### WHAT YOU SHOULD DO
Going through the entries below, count each line that holds "lines" and give only the total.
Start of SUPPLIED DATA
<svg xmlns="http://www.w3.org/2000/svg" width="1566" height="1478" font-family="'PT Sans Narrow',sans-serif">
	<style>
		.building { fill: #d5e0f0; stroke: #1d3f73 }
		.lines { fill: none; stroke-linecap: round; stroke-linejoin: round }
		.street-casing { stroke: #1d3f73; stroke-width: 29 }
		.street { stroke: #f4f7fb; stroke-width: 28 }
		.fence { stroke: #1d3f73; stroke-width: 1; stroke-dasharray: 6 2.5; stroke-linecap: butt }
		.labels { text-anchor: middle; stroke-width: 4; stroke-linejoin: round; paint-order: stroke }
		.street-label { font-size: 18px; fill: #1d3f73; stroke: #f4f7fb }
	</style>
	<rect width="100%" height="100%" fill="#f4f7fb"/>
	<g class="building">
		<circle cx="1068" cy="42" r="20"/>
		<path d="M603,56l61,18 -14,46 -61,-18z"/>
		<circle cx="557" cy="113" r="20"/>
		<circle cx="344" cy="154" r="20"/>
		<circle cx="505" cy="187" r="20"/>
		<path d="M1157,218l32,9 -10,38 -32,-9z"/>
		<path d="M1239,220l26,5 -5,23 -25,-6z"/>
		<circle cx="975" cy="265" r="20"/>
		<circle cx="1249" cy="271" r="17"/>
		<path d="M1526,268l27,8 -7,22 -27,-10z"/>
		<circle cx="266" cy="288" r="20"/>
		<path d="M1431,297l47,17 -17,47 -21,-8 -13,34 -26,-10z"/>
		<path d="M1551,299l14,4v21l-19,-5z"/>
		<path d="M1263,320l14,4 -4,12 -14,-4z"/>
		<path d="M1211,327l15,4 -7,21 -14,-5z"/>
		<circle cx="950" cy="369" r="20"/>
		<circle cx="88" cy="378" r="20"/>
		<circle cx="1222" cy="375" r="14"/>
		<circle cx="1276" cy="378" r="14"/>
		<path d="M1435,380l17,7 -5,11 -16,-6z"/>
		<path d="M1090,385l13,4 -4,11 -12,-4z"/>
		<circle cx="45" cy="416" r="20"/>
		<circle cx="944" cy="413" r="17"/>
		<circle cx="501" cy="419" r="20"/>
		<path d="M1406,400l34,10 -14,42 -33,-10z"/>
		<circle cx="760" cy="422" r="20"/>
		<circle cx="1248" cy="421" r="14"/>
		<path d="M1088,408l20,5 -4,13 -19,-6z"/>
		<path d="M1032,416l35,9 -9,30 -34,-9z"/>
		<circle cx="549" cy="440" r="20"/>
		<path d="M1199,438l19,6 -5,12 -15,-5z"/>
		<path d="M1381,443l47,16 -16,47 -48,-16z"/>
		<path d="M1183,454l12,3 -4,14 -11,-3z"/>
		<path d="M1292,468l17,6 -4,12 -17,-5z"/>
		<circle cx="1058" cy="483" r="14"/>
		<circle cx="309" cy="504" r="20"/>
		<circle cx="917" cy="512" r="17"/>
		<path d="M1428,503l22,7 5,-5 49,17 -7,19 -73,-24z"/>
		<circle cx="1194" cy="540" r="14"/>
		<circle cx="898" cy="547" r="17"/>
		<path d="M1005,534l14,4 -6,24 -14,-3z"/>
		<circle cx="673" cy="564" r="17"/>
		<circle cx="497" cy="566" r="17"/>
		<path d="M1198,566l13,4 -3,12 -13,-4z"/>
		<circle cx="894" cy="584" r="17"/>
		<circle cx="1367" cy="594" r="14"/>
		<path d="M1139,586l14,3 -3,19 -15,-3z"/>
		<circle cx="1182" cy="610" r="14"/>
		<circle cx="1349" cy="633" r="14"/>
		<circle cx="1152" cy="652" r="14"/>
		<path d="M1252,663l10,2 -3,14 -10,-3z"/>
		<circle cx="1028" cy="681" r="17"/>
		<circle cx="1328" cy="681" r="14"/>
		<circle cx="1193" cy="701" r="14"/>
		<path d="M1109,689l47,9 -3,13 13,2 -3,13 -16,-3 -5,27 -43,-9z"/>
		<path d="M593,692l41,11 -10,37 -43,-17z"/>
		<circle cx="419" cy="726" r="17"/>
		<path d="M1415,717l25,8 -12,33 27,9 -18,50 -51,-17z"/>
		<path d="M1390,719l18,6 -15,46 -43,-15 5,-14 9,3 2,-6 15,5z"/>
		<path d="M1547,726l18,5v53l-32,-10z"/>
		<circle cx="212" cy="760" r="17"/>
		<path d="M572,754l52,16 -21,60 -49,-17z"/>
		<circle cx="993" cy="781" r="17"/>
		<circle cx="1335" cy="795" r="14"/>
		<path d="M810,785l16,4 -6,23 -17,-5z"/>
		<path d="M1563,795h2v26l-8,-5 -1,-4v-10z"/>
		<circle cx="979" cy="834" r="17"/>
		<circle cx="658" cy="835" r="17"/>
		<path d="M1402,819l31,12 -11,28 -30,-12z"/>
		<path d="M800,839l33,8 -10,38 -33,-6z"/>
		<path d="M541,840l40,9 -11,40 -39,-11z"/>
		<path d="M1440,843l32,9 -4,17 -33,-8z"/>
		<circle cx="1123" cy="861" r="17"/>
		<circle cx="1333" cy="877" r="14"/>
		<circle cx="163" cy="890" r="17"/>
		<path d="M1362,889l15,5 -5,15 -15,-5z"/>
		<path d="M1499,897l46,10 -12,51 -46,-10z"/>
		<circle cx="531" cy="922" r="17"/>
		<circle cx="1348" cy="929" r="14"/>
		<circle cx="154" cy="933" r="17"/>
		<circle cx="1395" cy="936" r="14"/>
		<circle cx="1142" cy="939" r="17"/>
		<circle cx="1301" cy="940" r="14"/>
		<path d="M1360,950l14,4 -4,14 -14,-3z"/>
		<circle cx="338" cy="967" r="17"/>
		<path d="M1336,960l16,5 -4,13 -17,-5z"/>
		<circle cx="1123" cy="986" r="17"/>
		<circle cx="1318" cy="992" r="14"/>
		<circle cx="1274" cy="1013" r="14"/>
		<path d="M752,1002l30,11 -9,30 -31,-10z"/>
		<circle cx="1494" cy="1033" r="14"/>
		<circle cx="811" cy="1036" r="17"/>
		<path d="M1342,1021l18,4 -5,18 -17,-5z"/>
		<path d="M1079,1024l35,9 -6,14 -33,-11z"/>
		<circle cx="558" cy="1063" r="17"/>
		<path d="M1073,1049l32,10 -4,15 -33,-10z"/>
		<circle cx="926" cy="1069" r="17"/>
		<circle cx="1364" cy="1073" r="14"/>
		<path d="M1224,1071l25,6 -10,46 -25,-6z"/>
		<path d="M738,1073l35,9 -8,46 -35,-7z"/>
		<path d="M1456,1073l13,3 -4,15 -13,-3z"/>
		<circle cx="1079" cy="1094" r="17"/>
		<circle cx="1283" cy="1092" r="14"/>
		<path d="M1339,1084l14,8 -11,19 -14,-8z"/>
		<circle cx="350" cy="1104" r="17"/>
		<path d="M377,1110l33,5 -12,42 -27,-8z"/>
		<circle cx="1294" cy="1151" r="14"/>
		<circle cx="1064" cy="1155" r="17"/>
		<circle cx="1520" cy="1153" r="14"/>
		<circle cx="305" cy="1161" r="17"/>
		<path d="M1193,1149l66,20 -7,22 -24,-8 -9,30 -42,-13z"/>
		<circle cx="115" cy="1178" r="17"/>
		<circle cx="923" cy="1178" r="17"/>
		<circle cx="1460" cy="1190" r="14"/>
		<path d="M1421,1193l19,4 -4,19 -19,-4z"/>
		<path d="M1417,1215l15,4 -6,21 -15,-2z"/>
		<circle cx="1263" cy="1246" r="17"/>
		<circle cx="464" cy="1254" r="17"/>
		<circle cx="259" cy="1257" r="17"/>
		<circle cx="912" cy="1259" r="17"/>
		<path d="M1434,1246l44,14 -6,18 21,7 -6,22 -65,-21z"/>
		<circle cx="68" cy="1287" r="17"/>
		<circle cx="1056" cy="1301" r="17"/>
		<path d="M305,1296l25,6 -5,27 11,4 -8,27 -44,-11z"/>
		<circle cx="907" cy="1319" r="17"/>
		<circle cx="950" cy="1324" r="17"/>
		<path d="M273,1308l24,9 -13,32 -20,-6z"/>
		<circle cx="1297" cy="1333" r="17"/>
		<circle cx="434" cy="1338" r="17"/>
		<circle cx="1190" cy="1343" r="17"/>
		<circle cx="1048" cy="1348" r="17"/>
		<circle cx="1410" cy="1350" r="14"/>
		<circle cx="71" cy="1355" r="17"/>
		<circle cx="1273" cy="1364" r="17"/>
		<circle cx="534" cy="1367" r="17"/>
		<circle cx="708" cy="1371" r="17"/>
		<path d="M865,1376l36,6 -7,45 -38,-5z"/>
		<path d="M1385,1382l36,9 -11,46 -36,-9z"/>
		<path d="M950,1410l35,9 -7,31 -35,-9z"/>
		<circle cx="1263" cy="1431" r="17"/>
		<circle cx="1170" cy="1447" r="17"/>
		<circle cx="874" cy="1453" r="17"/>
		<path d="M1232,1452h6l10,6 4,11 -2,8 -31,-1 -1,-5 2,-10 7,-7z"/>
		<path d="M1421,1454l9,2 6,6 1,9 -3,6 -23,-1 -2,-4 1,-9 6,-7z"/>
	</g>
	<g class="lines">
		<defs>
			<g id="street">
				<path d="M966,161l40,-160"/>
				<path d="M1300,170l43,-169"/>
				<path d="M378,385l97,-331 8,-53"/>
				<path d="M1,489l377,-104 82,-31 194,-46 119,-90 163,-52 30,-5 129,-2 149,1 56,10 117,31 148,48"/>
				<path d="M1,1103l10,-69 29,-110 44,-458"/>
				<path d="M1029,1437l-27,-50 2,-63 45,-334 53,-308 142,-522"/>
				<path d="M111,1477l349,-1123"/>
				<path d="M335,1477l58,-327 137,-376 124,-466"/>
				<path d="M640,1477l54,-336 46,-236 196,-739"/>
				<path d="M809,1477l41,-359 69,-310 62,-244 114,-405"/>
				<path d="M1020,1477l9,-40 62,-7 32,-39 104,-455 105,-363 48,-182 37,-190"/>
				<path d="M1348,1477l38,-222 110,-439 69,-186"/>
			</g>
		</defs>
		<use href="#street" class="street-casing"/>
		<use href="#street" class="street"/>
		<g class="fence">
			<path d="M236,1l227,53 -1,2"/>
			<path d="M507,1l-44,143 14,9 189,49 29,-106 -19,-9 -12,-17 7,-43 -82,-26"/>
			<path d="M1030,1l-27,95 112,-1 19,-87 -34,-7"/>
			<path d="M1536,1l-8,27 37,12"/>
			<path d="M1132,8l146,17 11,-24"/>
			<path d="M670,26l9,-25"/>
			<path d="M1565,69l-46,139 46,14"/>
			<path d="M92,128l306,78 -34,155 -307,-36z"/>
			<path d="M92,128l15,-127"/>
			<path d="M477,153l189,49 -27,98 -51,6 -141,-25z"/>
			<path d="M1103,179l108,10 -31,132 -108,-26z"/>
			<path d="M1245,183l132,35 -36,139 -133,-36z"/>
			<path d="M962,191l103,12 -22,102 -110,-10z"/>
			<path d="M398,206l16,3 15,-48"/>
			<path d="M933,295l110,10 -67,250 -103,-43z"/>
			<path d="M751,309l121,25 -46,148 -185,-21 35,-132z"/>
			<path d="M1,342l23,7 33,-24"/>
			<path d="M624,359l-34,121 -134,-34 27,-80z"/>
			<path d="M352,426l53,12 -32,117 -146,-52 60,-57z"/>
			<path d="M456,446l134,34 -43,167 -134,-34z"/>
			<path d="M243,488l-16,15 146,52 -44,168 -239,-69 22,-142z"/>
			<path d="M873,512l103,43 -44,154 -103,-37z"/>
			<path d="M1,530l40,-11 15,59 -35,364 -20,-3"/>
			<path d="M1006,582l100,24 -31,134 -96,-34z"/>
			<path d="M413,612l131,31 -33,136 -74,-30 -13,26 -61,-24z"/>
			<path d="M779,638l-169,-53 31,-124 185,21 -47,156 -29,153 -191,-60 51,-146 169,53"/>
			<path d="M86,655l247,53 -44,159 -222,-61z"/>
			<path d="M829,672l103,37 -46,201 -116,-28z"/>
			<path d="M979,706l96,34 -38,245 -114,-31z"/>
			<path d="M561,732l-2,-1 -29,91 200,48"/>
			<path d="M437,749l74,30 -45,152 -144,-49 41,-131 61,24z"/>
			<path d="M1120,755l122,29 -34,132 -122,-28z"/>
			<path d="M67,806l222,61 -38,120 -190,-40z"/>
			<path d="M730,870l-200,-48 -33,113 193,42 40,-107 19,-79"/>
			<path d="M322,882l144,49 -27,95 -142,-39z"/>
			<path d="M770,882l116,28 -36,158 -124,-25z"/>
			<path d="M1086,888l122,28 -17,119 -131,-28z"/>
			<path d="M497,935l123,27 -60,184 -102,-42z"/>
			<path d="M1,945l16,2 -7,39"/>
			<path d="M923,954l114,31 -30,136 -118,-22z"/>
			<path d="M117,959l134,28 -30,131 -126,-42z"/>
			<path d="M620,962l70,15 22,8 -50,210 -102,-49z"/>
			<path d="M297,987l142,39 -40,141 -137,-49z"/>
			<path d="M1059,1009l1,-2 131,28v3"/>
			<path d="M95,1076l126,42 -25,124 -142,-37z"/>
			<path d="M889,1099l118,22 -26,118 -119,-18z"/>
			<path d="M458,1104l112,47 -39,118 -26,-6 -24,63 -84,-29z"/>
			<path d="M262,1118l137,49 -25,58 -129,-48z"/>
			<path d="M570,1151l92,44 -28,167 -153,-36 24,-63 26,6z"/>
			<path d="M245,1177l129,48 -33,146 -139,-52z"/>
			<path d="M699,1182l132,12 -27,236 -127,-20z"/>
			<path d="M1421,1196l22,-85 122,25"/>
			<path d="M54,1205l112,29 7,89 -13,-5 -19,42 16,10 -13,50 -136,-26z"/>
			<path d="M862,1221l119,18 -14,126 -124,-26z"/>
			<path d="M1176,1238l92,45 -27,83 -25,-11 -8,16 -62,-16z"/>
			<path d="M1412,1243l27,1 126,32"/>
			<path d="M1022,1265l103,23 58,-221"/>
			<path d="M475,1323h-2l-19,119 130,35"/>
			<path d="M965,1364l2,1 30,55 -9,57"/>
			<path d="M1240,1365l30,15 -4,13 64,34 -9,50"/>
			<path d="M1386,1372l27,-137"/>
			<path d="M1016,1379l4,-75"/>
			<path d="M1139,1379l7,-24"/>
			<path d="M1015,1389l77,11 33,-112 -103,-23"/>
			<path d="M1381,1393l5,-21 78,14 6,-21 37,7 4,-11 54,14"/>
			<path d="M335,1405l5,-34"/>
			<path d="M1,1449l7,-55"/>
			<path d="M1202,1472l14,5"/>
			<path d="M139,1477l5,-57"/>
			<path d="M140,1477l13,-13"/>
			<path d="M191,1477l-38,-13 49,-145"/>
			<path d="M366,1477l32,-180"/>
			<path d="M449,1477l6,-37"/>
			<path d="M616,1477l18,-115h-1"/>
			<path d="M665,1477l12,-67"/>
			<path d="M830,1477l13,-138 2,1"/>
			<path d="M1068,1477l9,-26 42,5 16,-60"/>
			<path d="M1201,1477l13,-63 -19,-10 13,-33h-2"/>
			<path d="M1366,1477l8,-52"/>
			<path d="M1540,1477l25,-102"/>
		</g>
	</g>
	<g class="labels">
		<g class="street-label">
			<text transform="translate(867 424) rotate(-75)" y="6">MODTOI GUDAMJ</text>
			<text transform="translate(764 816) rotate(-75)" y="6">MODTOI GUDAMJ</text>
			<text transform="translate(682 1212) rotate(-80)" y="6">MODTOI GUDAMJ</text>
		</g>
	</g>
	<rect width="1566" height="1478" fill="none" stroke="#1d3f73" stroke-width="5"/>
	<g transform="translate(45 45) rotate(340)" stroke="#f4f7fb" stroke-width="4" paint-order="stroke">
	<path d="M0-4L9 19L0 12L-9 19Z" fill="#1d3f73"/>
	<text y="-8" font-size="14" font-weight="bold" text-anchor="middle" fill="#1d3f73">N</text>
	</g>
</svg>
End of SUPPLIED DATA
### RESPONSE
2